SUPPLIED MATERIAL —
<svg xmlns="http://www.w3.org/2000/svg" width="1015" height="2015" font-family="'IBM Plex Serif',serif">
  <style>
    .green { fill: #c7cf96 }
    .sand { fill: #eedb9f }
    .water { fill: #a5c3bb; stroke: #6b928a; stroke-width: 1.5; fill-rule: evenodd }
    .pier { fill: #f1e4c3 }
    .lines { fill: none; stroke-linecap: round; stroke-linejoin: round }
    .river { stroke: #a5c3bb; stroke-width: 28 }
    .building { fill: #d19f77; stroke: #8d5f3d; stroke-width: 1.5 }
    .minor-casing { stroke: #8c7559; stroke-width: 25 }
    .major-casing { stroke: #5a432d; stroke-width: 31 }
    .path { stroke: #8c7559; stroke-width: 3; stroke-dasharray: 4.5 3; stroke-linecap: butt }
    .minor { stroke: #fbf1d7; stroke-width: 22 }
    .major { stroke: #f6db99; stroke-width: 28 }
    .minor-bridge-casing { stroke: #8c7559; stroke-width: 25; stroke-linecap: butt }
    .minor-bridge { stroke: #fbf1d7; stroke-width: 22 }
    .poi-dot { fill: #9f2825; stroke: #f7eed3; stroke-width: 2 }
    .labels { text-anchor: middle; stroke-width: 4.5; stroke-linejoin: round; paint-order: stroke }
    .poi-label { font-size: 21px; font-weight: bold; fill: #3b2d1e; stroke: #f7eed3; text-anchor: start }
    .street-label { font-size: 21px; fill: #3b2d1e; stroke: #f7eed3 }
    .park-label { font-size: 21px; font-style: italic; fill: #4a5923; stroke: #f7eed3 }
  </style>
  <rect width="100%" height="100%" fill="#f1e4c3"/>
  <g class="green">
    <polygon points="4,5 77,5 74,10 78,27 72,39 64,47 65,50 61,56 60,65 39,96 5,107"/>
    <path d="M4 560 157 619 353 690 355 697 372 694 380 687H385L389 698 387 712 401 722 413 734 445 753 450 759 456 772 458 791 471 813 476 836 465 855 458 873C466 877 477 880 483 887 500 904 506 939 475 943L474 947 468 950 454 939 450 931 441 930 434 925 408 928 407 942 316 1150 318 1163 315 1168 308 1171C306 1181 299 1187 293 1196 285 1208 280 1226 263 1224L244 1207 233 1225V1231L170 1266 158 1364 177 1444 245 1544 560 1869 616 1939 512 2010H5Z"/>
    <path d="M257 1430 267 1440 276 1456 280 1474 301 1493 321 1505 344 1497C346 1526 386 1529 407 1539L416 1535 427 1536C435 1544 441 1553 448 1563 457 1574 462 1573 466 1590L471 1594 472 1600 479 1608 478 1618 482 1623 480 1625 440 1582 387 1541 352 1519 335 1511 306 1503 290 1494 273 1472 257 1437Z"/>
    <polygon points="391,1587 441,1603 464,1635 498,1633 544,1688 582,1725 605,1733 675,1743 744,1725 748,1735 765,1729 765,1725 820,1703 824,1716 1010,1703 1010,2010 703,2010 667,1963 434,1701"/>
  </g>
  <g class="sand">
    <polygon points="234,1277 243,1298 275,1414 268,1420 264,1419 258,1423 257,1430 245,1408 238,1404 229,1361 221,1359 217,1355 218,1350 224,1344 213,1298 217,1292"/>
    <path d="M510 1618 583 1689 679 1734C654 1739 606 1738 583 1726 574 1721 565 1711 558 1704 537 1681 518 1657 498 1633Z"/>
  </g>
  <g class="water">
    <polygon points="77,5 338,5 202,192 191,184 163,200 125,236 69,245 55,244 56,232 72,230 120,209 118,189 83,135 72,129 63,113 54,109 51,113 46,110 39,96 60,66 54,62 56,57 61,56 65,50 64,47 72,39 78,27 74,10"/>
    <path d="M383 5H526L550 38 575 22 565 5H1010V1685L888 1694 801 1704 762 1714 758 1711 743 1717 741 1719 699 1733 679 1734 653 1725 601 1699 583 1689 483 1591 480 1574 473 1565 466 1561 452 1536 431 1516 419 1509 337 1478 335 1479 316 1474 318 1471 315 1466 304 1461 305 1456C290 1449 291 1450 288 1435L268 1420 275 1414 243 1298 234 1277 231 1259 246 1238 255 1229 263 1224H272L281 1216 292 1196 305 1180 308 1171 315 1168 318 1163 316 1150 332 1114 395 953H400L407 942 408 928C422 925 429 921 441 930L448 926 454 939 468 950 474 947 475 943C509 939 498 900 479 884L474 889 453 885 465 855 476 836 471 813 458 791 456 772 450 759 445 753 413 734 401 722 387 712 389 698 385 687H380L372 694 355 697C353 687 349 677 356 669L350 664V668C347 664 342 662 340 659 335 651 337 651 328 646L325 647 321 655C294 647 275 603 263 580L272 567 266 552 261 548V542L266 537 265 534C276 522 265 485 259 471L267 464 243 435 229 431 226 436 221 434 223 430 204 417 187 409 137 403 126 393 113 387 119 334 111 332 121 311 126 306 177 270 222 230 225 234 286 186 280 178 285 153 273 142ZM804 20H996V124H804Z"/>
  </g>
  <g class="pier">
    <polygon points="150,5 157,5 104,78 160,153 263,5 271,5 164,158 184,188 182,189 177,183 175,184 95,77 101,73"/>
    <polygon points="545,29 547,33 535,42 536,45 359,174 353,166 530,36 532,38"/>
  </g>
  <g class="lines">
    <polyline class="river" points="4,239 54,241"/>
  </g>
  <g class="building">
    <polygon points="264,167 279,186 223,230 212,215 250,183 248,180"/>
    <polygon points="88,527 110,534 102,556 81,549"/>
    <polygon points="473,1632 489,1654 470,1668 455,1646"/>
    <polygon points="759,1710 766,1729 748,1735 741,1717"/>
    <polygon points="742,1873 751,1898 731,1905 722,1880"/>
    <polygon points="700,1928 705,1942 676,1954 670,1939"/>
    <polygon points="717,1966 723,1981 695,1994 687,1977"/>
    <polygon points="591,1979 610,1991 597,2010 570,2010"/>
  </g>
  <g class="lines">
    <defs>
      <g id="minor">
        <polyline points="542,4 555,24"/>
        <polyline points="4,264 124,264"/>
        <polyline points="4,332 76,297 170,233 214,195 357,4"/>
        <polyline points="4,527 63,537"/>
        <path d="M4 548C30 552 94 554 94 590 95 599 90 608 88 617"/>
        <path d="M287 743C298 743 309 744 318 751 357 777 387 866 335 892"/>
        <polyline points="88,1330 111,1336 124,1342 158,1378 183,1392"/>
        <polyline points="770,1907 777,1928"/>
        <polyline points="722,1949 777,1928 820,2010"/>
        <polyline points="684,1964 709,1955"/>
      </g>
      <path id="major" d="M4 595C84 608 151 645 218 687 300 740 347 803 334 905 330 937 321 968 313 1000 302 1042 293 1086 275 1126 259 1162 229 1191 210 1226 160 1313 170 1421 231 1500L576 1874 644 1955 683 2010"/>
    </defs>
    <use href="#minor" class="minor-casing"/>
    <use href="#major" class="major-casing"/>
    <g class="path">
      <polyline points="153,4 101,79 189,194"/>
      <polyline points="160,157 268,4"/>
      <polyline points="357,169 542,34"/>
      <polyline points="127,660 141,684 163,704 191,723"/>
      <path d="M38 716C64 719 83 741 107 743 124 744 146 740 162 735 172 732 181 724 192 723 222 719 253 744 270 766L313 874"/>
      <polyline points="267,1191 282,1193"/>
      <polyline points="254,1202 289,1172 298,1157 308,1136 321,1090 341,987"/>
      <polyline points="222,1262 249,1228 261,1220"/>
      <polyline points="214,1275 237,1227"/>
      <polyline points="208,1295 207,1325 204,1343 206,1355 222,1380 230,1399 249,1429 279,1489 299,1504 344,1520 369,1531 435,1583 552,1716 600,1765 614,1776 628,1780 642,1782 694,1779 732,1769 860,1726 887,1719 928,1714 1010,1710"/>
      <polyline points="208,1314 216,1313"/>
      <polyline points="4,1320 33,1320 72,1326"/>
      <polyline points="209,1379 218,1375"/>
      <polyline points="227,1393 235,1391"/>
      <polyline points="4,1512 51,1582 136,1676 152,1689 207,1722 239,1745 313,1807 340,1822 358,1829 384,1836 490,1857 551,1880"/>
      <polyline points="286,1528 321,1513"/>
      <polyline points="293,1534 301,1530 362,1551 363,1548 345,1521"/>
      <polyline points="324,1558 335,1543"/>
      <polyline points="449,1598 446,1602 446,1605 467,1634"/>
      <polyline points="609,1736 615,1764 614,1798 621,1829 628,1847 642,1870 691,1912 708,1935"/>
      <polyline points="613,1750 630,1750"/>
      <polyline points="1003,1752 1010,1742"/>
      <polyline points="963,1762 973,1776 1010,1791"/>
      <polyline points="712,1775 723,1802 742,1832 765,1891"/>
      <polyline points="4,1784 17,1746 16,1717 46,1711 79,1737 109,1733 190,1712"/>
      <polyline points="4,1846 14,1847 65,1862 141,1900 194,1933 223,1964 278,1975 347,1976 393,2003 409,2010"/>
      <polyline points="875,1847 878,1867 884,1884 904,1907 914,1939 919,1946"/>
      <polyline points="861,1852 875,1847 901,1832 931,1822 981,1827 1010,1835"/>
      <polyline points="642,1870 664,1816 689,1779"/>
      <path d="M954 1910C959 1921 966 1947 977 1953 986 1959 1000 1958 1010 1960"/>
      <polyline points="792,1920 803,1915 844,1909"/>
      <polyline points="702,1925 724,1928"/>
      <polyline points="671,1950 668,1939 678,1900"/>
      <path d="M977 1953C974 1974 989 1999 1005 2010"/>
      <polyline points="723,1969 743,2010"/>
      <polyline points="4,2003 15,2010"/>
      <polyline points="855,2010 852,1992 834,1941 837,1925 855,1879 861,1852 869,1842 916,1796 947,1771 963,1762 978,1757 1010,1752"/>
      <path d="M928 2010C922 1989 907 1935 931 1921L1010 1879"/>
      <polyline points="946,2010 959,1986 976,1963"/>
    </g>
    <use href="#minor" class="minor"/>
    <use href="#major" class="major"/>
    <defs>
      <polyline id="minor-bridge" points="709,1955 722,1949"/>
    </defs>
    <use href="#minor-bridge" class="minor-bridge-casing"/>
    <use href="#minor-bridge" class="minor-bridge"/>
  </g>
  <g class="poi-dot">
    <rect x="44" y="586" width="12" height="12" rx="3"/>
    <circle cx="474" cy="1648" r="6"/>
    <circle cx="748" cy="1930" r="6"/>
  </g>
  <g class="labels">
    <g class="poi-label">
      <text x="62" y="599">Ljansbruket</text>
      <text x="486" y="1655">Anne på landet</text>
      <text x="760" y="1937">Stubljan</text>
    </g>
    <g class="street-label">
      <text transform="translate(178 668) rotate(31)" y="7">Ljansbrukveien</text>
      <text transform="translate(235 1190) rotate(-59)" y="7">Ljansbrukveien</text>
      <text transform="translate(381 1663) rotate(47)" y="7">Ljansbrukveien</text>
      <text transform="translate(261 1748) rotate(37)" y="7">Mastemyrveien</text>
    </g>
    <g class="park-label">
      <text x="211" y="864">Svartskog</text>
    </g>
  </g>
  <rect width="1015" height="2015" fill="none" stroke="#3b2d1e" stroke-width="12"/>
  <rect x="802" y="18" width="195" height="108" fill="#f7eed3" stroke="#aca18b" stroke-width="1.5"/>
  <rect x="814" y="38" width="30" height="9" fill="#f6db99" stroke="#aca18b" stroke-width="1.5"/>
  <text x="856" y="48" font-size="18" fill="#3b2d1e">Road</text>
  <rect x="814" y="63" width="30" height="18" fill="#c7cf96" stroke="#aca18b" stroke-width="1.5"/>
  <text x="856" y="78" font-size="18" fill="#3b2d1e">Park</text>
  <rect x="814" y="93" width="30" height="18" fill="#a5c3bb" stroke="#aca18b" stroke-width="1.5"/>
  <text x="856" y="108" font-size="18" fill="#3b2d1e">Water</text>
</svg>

WHAT IS REQUIRED —
Whenever a line above contains "linejoin", copy that line.

ANSWER SECTION —
    .lines { fill: none; stroke-linecap: round; stroke-linejoin: round }
    .labels { text-anchor: middle; stroke-width: 4.5; stroke-linejoin: round; paint-order: stroke }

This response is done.